Avis sur la révision des condamnations pénales en cas d'erreur judiciaire (Assemblée plénière ― 13 février 2014)

JurisdictionFrance
Publication au Gazette officielJORF n°0044 du 21 février 2014
Date de publication21 février 2014
CourtCOMMISSION NATIONALE CONSULTATIVE DES DROITS DE L'HOMME
Record NumberJORFTEXT000028626643



1. « Une erreur judiciaire est une force en marche : des hommes de conscience sont conquis, sont hantés, se dévouent de plus en plus obstinément, risquent leur fortune et leur vie, jusqu'à ce que justice soit faite. » Cet hommage aux indignés de l'injustice que Zola exprime dans sa Lettre à la jeunesse en 1897 prouve que la lutte contre l'erreur judiciaire est l'un des grands combats pour le respect des droits de l'homme.
2. L'acte de juger, étant une œuvre humaine, est, par essence, faillible. Il peut ainsi se révéler qu'une décision définitive a été rendue à la suite d'une erreur de fait, conséquence, par exemple, d'un faux témoignage, d'une méprise ou plus simplement d'un concours malheureux de circonstances (1). L'image d'un innocent expiant un crime qu'il n'a pas commis est ce qu'évoque traditionnellement l'erreur judiciaire (2), dont la procédure de révision reste le mode privilégié de correction.
3. Certains Etats, comme l'Allemagne, considèrent le triomphe de la vérité comme constituant le but principal de la révision et admettent ce recours exceptionnel, qu'il soit à l'avantage ou au détriment du condamné, et qu'il porte sur une erreur de fait ou une erreur de droit (3). En revanche, dans les Etats où règne la crainte que ne soit portée une atteinte grave à l'autorité de la chose jugée, comme c'est le cas dans certains Etats des Etats-Unis, la révision n'est pas autorisée. Seule la grâce permet de réparer les conséquences d'une erreur judiciaire (4).

EXTRAITS DE LA LISTE>
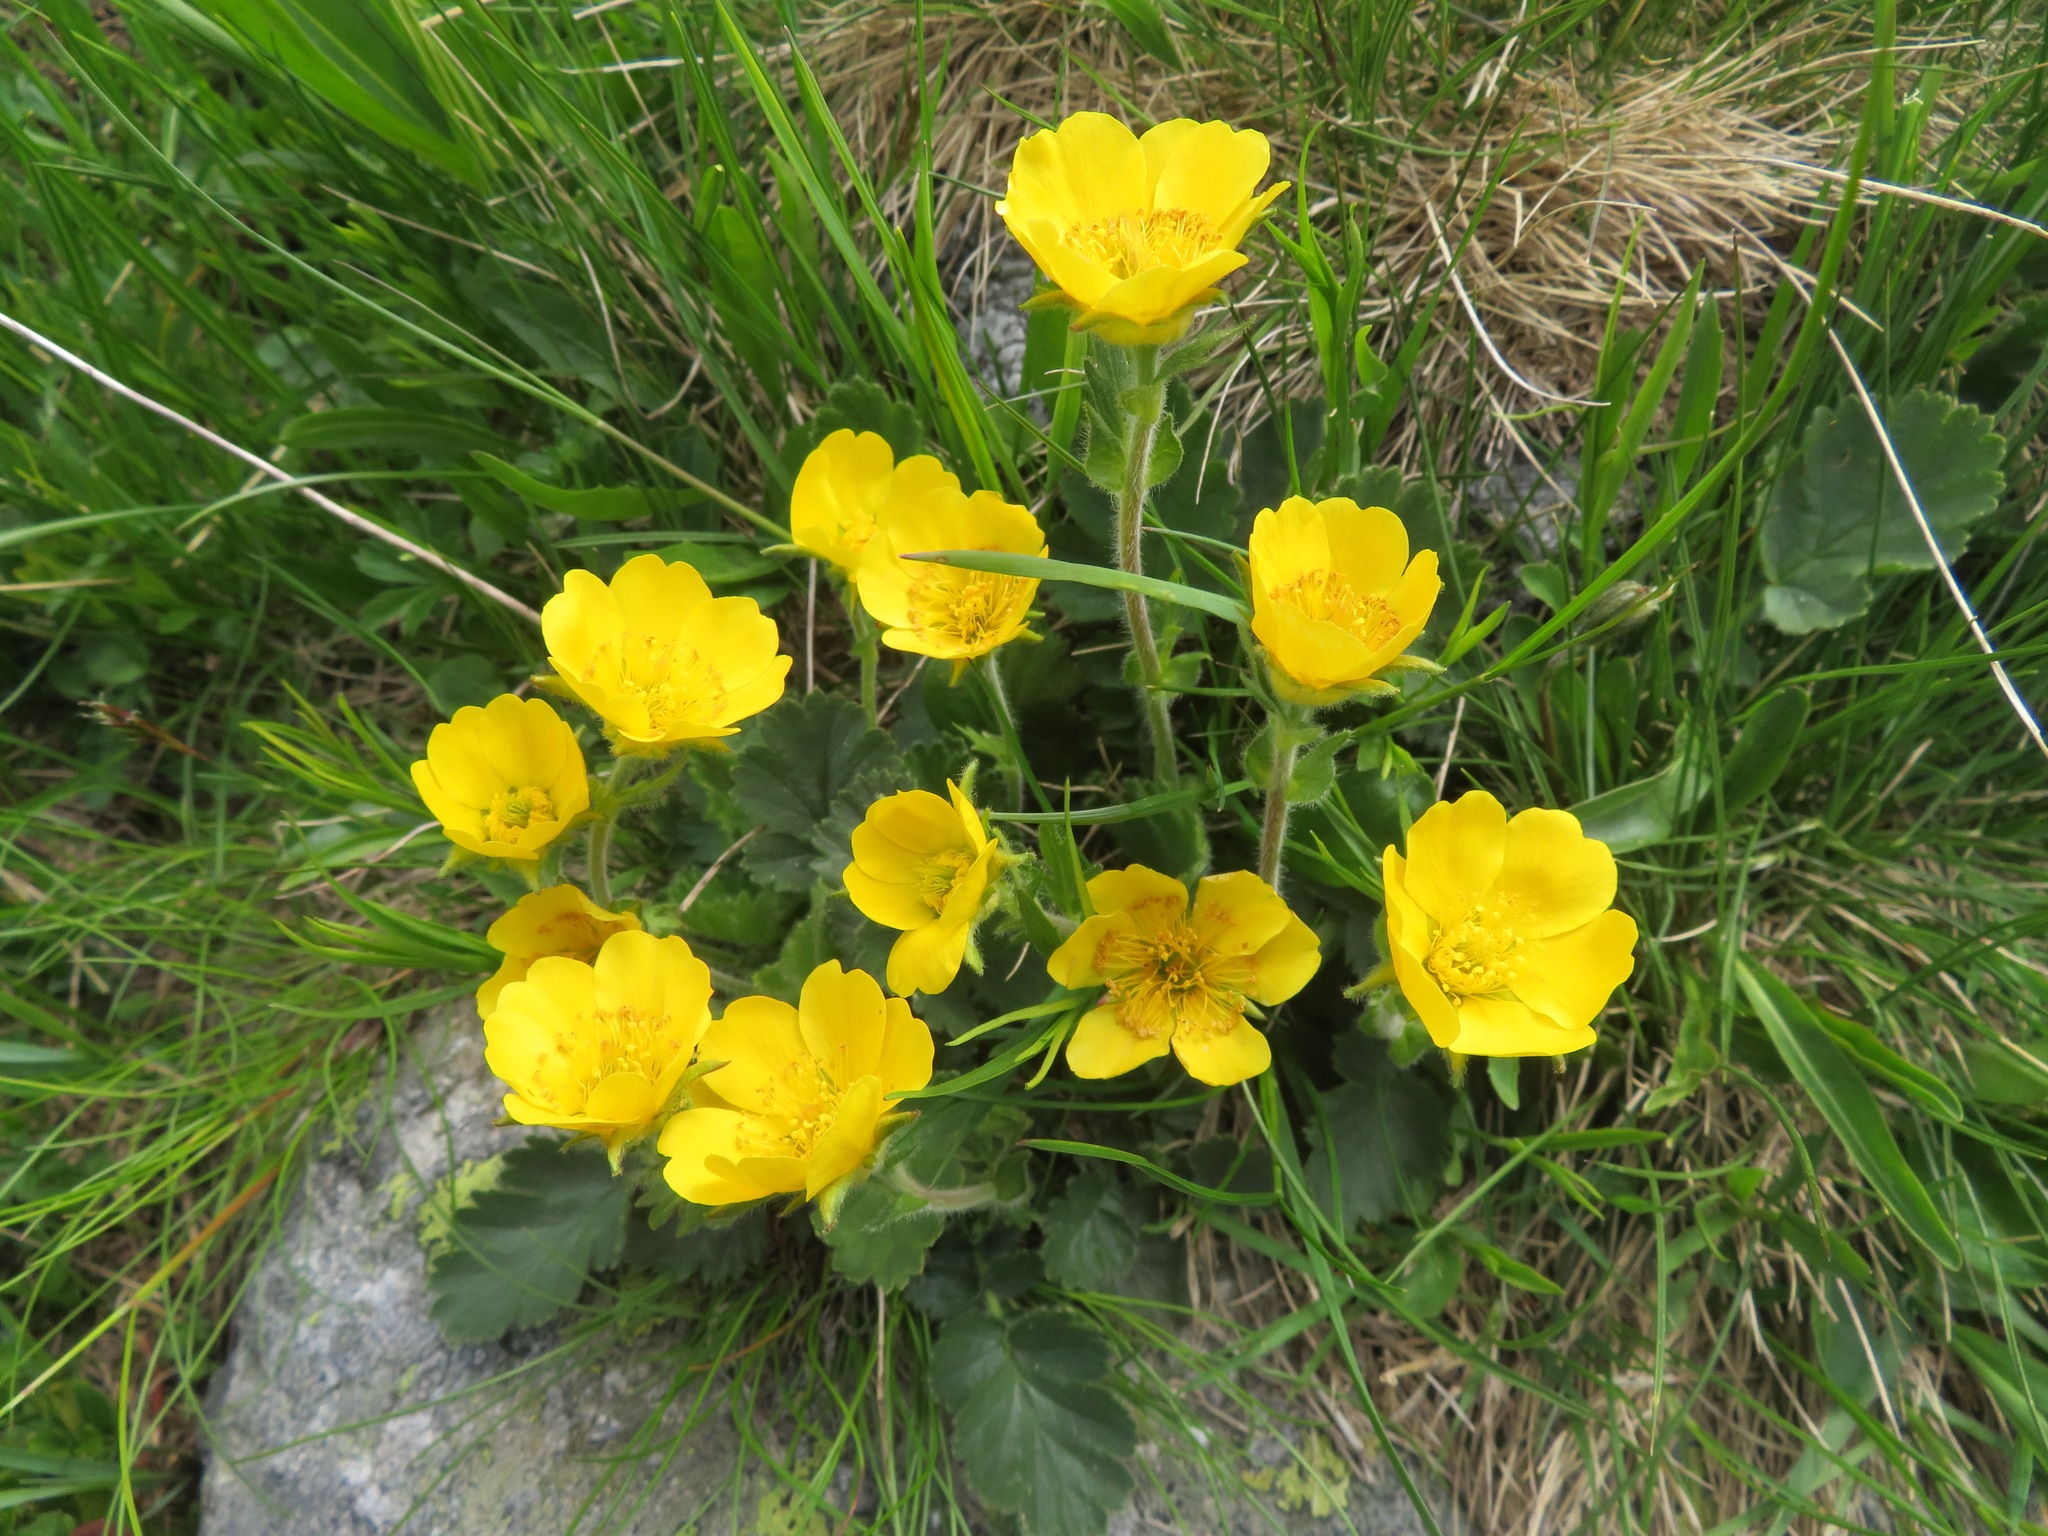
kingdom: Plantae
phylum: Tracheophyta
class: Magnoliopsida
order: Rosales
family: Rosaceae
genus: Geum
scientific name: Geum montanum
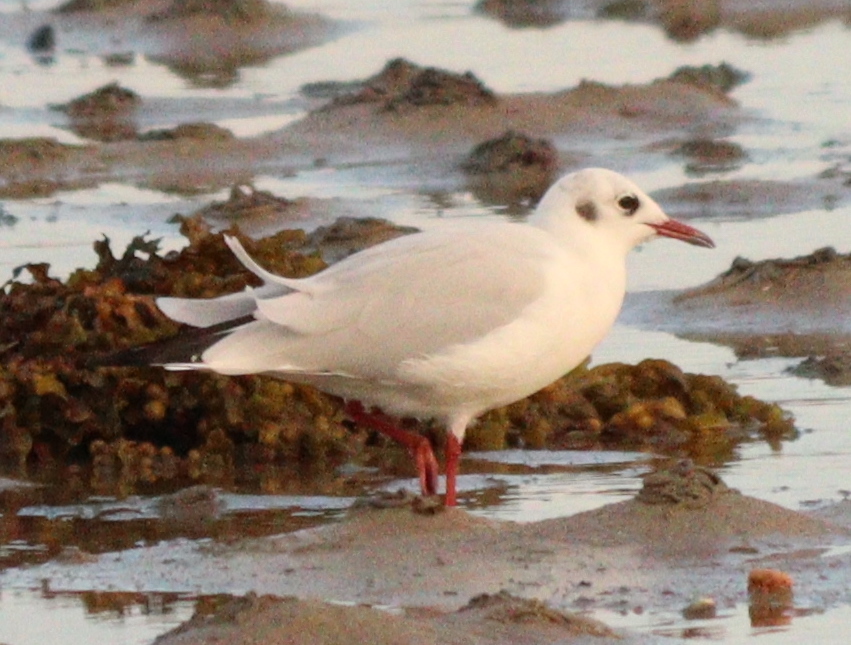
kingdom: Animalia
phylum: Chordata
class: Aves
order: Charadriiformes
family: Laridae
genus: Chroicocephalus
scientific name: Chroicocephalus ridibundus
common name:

TRAVAIL À FAIRE>
1 – D'après l'avis sur la révision des condamnations pénales, dans quel écrit et en quelle année Zola rend-il hommage aux indignés de l'injustice ?
2 – Prolongez l'avis sur la révision des condamnations pénales en reprenant juste après son dernier paragraphe.

LES RÉPONSES>
1 – Dans sa Lettre à la jeunesse, en 1897.

2 –
4. Pour sa part, le législateur français a opté pour une solution médiane. La chose jugée, dont l'article 6 du code de procédure pénale (CPP) fait l'une des causes d'extinction de l'action publique, est la situation qui se réalise lorsque, toutes les voies de recours ayant été épuisées ou les délais pour les exercer écoulés, une décision juridictionnelle est devenue définitive. Cette décision bénéficie alors de la présomption légale prévue par l'article 1350 (4°) du code civil (« res judicata... »), dont il résulte qu'elle est couverte du manteau de la vérité judiciaire. L'autorité de la chose jugée, socialement indispensable pour éviter que les procès ne s'éternisent, n'en est pas moins entachée d'un « vice congénital » : au nom de la présomption de vérité, elle fait triompher la valeur de la sécurité sur celle de la justice (5). Il est donc logique qu'en cas d'erreur judiciaire ayant entraîné la condamnation d'un innocent, ladite présomption soit écartée, au nom de la sauvegarde de la justice.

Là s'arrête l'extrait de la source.